Python相比语言X闭包有什么限制? [英] What limitations have closures in Python compared to language X closures?
问题描述
其中X是支持某种闭包风格的任何编程语言(C#,Javascript,Lisp,Perl,Ruby,Scheme等)。
关闭在Python 中(与Ruby的闭包相比),但是文章很旧,现代Python中不再存在许多限制。
查看代码示例
相关问题:目前最重要的限制是,分配给外部作用域变量。换句话说,关闭是只读的:
>>> def outer(x):
... def inner_reads():
...#将返回outer的'x'。
... return x
... def inner_writes(y):
...#将分配给本地'x',而不是外部'x'
。 .. x = y
... def inner_error(y):
...#会产生错误:'x'是局部的,因为赋值,
...#我们在它被分配到之前使用它。
... tmp = x
... x = y
... return tmp
... return inner_reads,inner_writes,inner_error
...
>>>> inner_reads,inner_writes,inner_error = outer(5)
>>>> inner_reads()
5
>>>> inner_writes(10)
>>> inner_reads()
5
>>>>内部错误(10)
跟踪(最近最后调用):
在< module>中的文件< stdin&
文件< stdin>,第11行,在inner_error中
UnboundLocalError:局部变量'x'在赋值前引用
在本地作用域(函数)中赋值的名称总是局部的,除非另有声明。虽然有一个全局声明来声明一个变量global,即使它被赋值,但没有这样的声明为封闭变量 - 。在Python 3.0中,有(非)本地的声明。
你可以通过使用可变容器来解决这个限制类型:
>>> def outer(x):
... x = [x]
... def inner_reads():
...#将返回outer的x的第一个
... return x [0]
... def inner_writes(y):
...#查找外部的x,然后改变它。
... x [0] = y
... def inner_error(y):
...#现在可以工作了,因为'x'没有赋值,只是引用。
... tmp = x [0]
... x [0] = y
... return tmp
... return inner_reads,inner_writes,inner_error
...
>>>> inner_reads,inner_writes,inner_error = outer(5)
>>>> inner_reads()
5
>>>> inner_writes(10)
>>> inner_reads()
10
>>>> inner_error(15)
10
>>>> inner_reads()
15
Where X is any programming language (C#, Javascript, Lisp, Perl, Ruby, Scheme, etc) which supports some flavour of closures.

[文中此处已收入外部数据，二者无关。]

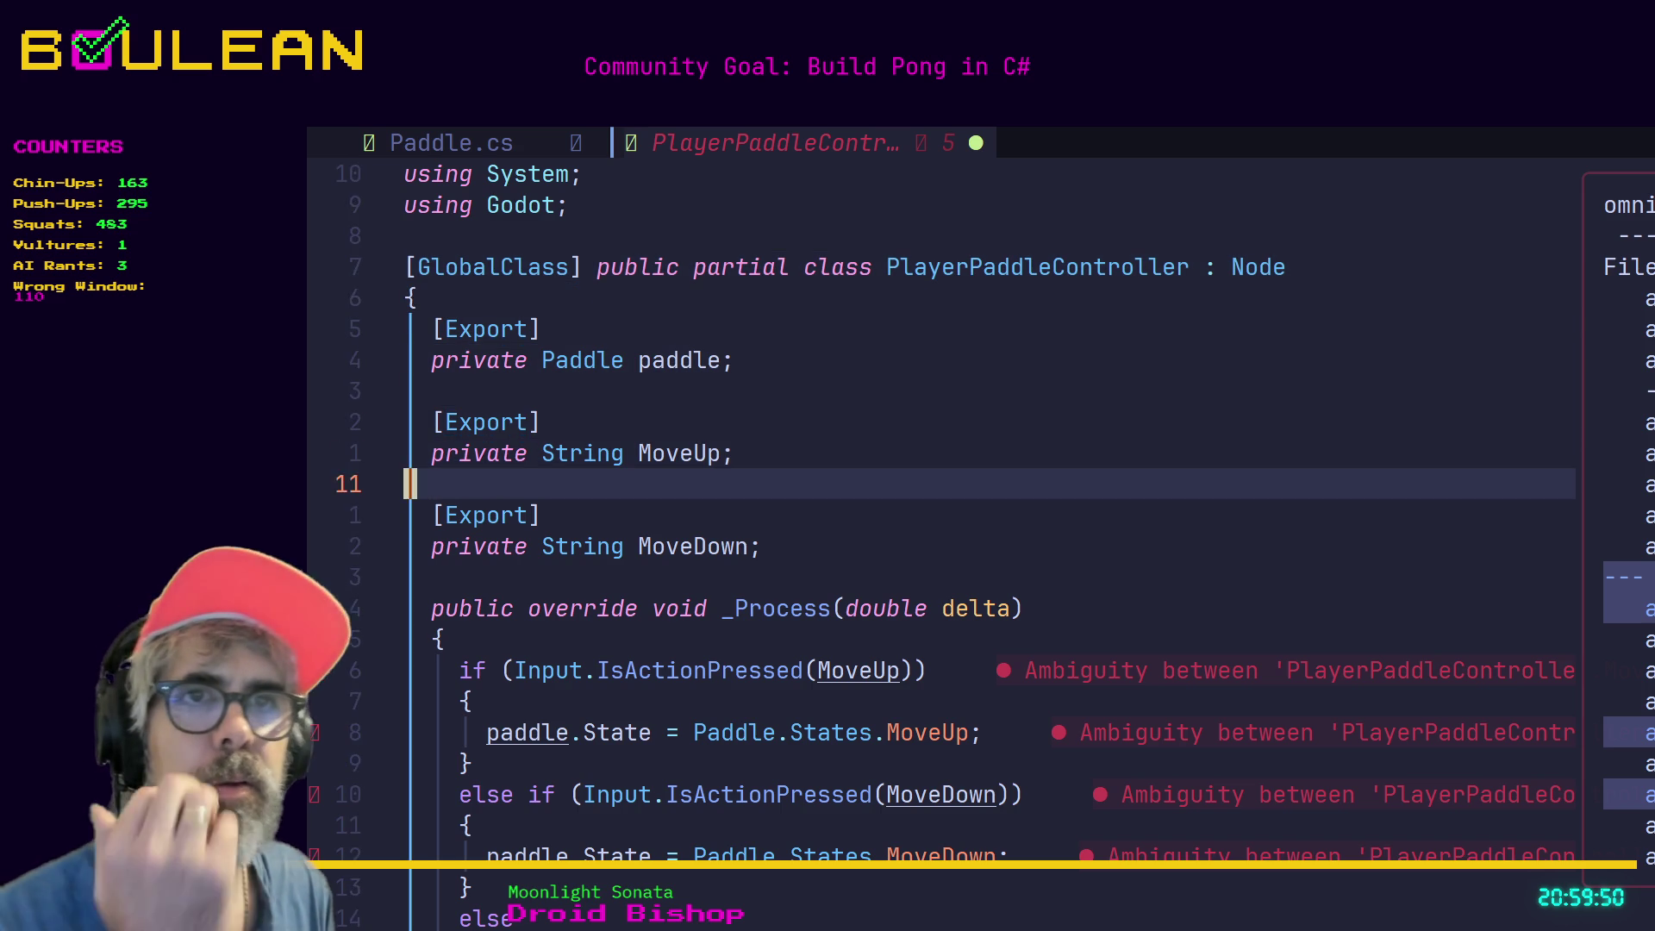
key("j")
key("j")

Some limitations are mentioned in the Closures in Python (compared to Ruby's closures), but the article is old and many limitations do not exist in modern Python any more.

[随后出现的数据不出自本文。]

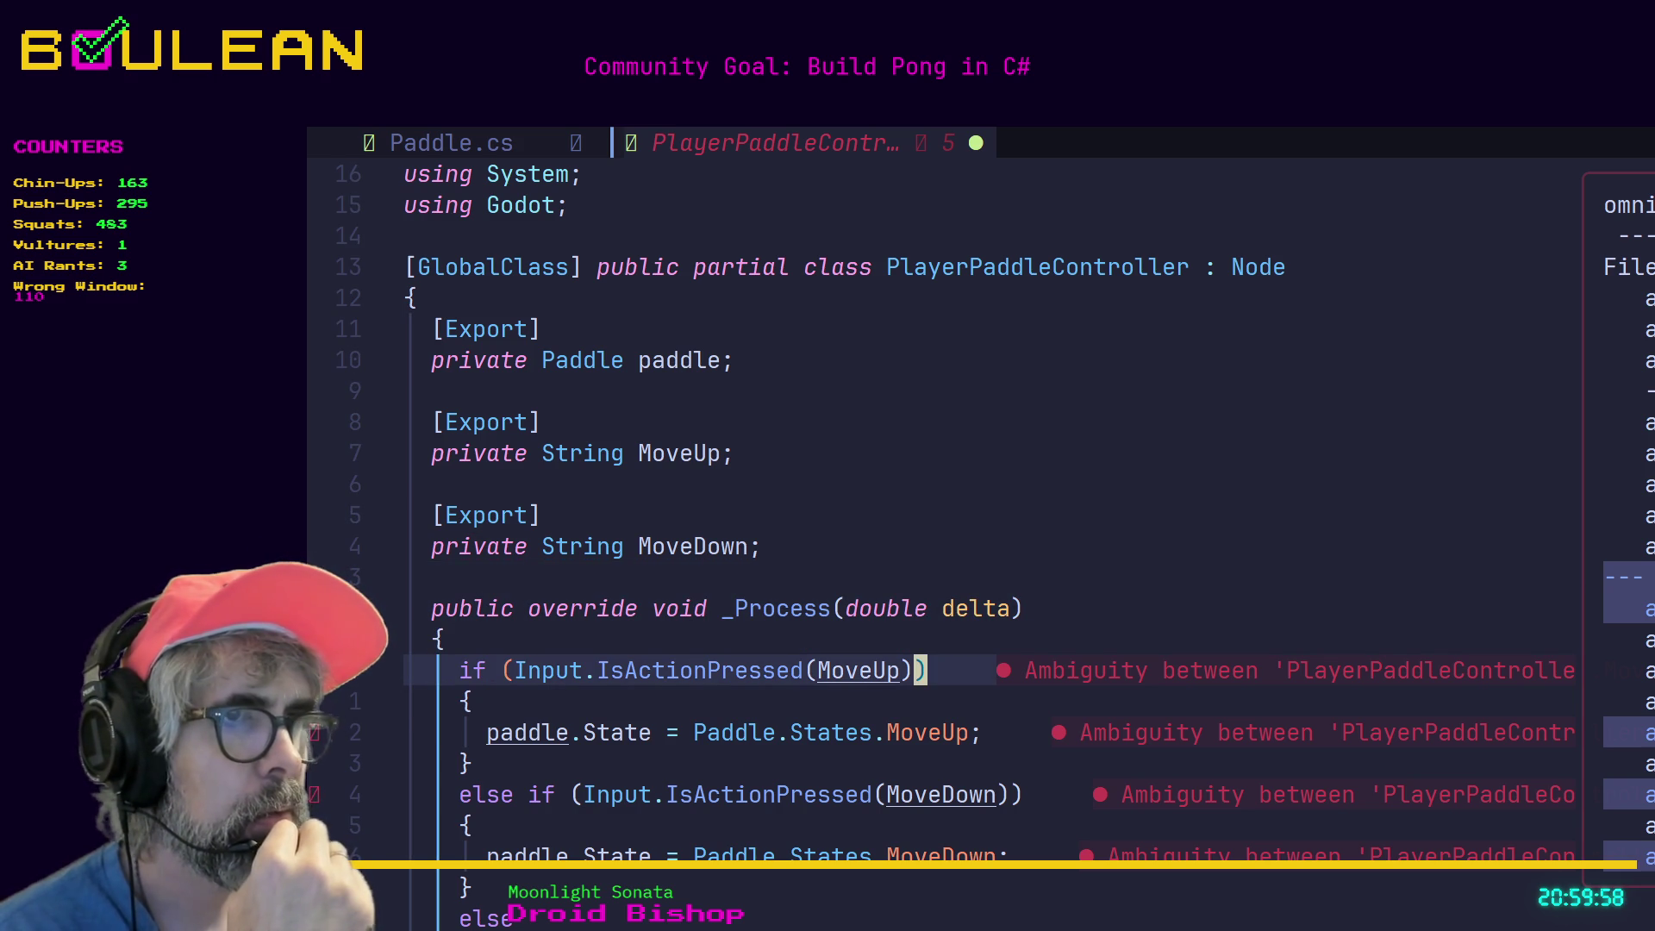
key("j")
key("j")
key("j")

Seeing a code example for a concrete limitation would be great.
Related questions:
- Can you explain closures (as they relate to Python)?
- What is a ‘Closure’?
- How does a javascript closure work ?
The most important limitation, currently, is that you cannot assign to an outer-scope variable. In other words, closures are read-only:
>>> def outer(x):
... def inner_reads():
... # Will return outer's 'x'.
... return x
... def inner_writes(y):
... # Will assign to a local 'x', not the outer 'x'
... x = y
... def inner_error(y):
... # Will produce an error: 'x' is local because of the assignment,
... # but we use it before it is assigned to.
... tmp = x
... x = y
... return tmp
... return inner_reads, inner_writes, inner_error
...
>>> inner_reads, inner_writes, inner_error = outer(5)
>>> inner_reads()
5
>>> inner_writes(10)
>>> inner_reads()
5
>>> inner_error(10)
Traceback (most recent call last):
File "<stdin>", line 1, in <module>
File "<stdin>", line 11, in inner_error
UnboundLocalError: local variable 'x' referenced before assignment
A name that gets assigned to in a local scope (a function) is always local, unless declared otherwise. While there is the 'global' declaration to declare a variable global even when it is assigned to, there is no such declaration for enclosed variables -- yet. In Python 3.0, there is (will be) the 'nonlocal' declaration that does just that.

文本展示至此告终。